I kept my visual aphrodisiac in a brown paper bag when traveling home, sneaking a peek between bus stops. (I was once seen over my shoulder by an attractive guy who slipped me his phone number and an unused transfer.)
The 6-by-8-inch fuel for my fantasy life (or, was it, more appropriately, 6-by-9-inch?) cost 50 cents. There were no full-frontal nude images. Only suggestive posing pouches. Oiled sleek bodies. Magnificent outdoor settings. It worked nonetheless. Monumentally so!
Some of the photos carried cryptic markings. I learned later these indicated top or bottom, straight or gay, whether professional photographer's model, or hustler privately available. Not that it did me or my friends any good.

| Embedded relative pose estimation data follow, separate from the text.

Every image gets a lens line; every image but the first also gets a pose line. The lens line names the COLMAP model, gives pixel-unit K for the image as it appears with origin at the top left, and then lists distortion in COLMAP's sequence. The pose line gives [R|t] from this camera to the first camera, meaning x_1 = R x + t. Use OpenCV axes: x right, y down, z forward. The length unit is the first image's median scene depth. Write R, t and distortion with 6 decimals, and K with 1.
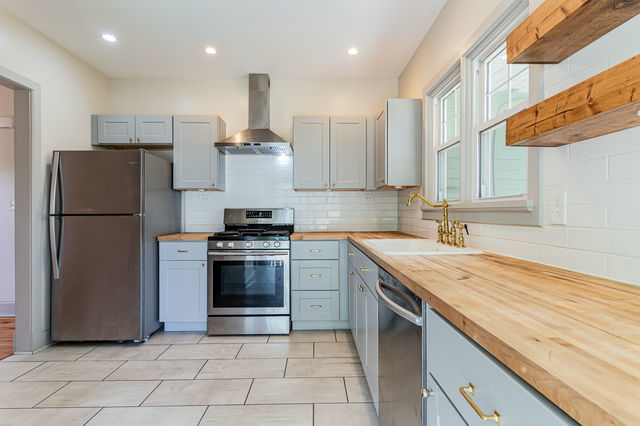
lens RADIAL K [[323.2, 0, 324.0], [0, 323.2, 214.9], [0, 0, 1]] dist [0.004388, -0.000624]
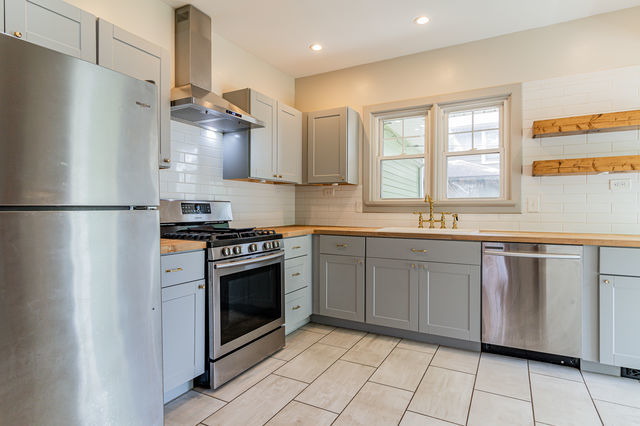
lens RADIAL K [[344.5, 0, 324.6], [0, 344.5, 212.9], [0, 0, 1]] dist [0.012009, 0.000648]
pose [[0.498781, -0.008310, 0.866688, -0.863457], [0.003700, 0.999965, 0.007459, 0.004901], [-0.866720, -0.000514, 0.498794, 0.453756]]
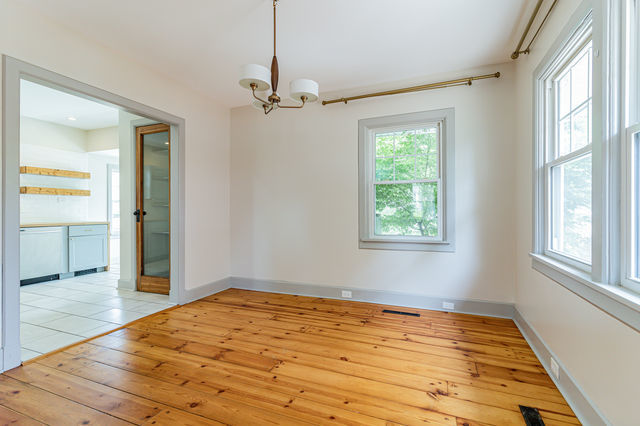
lens RADIAL K [[295.9, 0, 321.1], [0, 295.9, 210.0], [0, 0, 1]] dist [0.008181, -0.001427]
pose [[-0.919342, 0.000910, 0.393459, -1.838337], [0.001431, 0.999998, 0.001031, -0.000475], [-0.393457, 0.001510, -0.919342, 1.279735]]
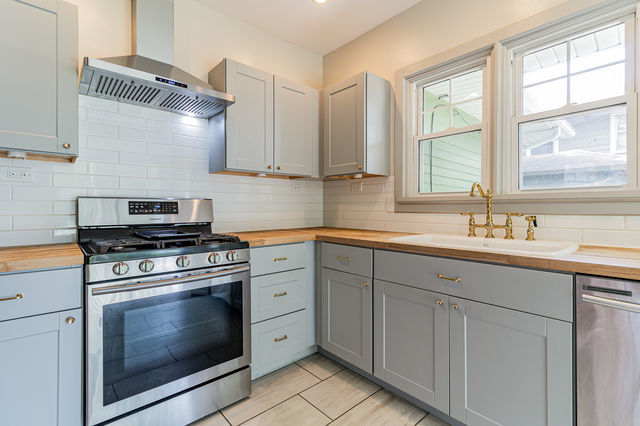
lens RADIAL K [[295.9, 0, 324.8], [0, 295.9, 209.5], [0, 0, 1]] dist [0.008181, -0.001427]
pose [[0.761175, -0.004348, 0.648532, -0.378474], [0.005275, 0.999986, 0.000513, 0.003947], [-0.648525, 0.003031, 0.761187, 0.465958]]
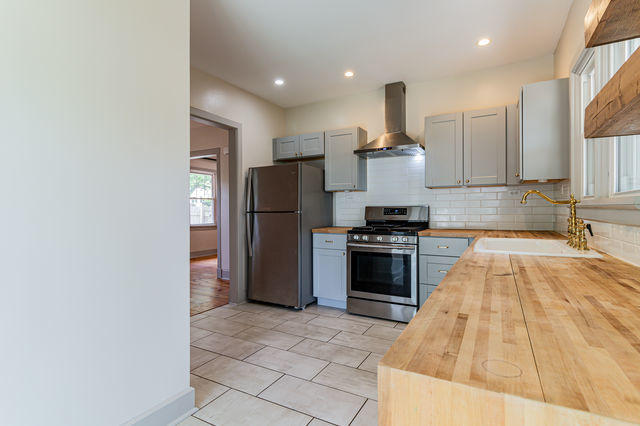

But it was camaraderie of a secret shared from straights.
How times have changed! There's so much erotica, porn, and acrobatic, vibratory, cucumber silliness on the internet; — 90,000 porn sites — that it constantly borders on being ho-hum boring.
(My initial weekly 105 hours of X-rated viewing has dropped to a mere 25, with fewer cold showers in between. Care to compare notes?)
The internet, of course, is giving the post office a run for the money. But there was a time in the 1960s when magazines like "Physique Pictorial" could not be sent through the mail. Censorship was pervasive. Terrifyingly so.
To send nude photos or suggestive letters could mean arrest. My high school friend Gordon Barnard (aka Rita Hayworth) was a member of the Grecian Guild, a fan club for supposedly discrete networking. The postal authorities steamed open one of his "more suggestively worded epistles," and he was hauled into court, warned, and fined.
Back then — without the convenience of Grindr and DoMeMary — bars were the only place to meet gay friends and make sexual assignations. The best bars were those with a back entrance. Coming or going incognito was an important plus.
One had to be wary of vice officers. Unless a bar paid them off, and a few did, there was a risk of being arrested for looking at an undercover cop a few seconds too long. It was his word against yours, and most of the time your shamefaced explanation didn't count.
The vice officer who entrapped me when I was 23 was attractive. He said he had seen me around. He offered me a lift home. (There was no mention of sex.) When I went to his blue Ford Thunderbird, it was locked. His partner ran on the scene, called me a fag, yelled dramatically, "You're under arrest!"
You were expected to behave in Detroit's gay bars (there were seven or eight downtown in the 1960s). No touching. No kissing. No holding hands. No dancing. I recall the excitement when a private club — the former Detroit Press Club, located above a burlesque theater — permitted same-sex dancing with its $25-a-year membership. Woweee!
Today's LGBTs take so much for granted. We all need to be reminded there was a time when we had no newspapers, no churches, no gay centers, no Pride marches, virtually no positive visibility. Nothing but each other. (We made do.)
Friendly tip for living from an oldster: Take nothing — or no one — for granted. Do-do happens when you don't pay attention. Watch your step! The Donald Trumpet/ Pence Tamborine sound shake in the distance. Don't say you haven't heard it blowing. (No pun intended.)